New MacBooks get new brains with their first Apple-designed processors

  • At an online launch event Tuesday, Apple announced new versions of its Mac computers with Apple-designed processors. The new MacBook Air, MacBook Pro and Mac Mini are the first Apple PCs in more than a decade that aren't powered by chips from Intel.

    At an online launch event Tuesday, Apple announced new versions of its Mac computers with Apple-designed processors. The new MacBook Air, MacBook Pro and Mac Mini are the first Apple PCs in more than a decade that aren't powered by chips from Intel. Courtesy of Apple

 
 
Posted11/14/2020 6:19 AM

The Mac is getting a brain transplant.

At an online launch event Tuesday, Apple announced new versions of its Mac computers with Apple-designed processors.

                                                                                                                                                                                                                       
 

The new MacBook Air, MacBook Pro and Mac Mini are the first Apple PCs in more than a decade that aren't powered by chips from Intel. The new computers with Apple silicon don't outwardly look very different from Apple's existing lines. But Apple says they're faster at running applications that have been designed for the new processor. And the 13-inch MacBook Air, it says, can go twice as long on a single charge for video conference calls.

The MacBook Air price remains the same, at $1,000. Apple shaved $100 off the price of the Mac Mini, now priced at $800. And the MacBook Pro will cost the same at $1,300. The new computers are available for pre-order immediately and will ship next week.
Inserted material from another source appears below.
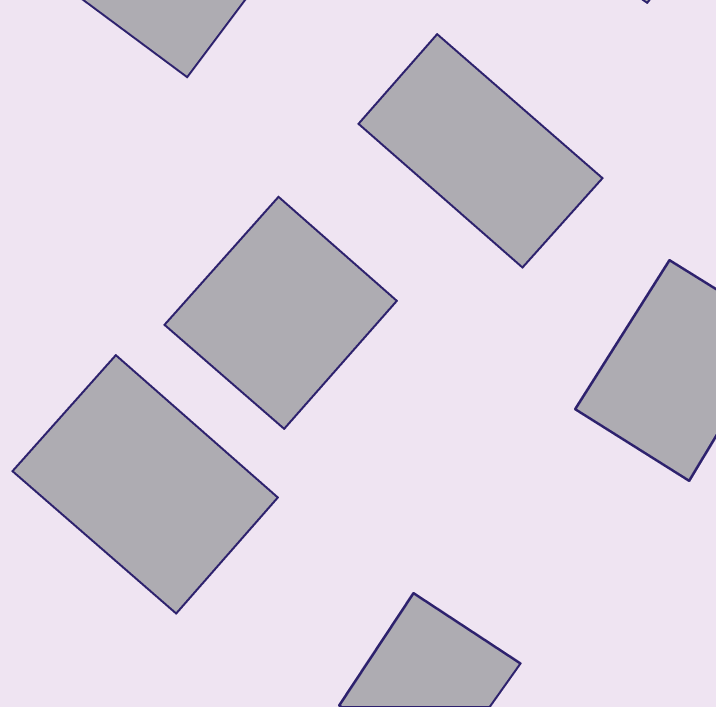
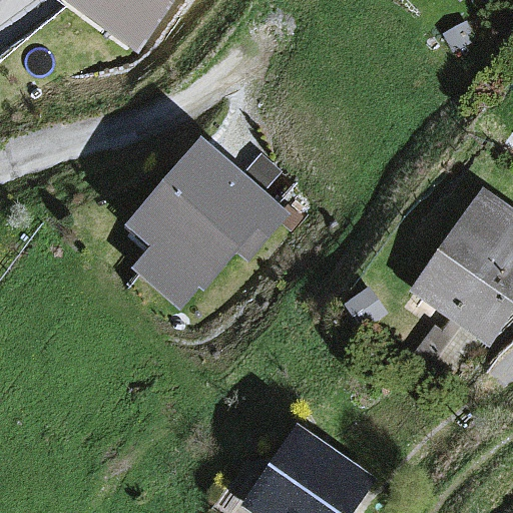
building: [359,34,602,268] -> none
building: [13,355,278,613] -> none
Apple's shift to its own processors, first announced in June, is part of a long-term effort to make its Mac computers more like iPhones and iPads. Apple's new M1 Mac processors use a custom design based on an architecture from a company called Arm, which Apple also uses in iPhones.

New Mac processors could open up some new possibilities for Apple's computers, which otherwise haven't changed much in recent years. Macs are still a fraction of the PC market, but Apple has seen record sales of them -- $9 billion in the quarter that ended in September -- during the coronavirus pandemic.

Apple announced the new computers in a prerecorded video streamed online Tuesday morning, featuring lots of sweeping drone shots. It was the company's third such event in two months, after ones focused on the iPhone and the Apple Watch, and was definitely the wonkiest. The first 24 minutes were filled with technical jargon and claims, charts without numbers, and short videos of power users singing the new processors' praises. For most consumers, the devil will be in the details. Will their preferred apps work on the computers? Should they upgrade now or wait?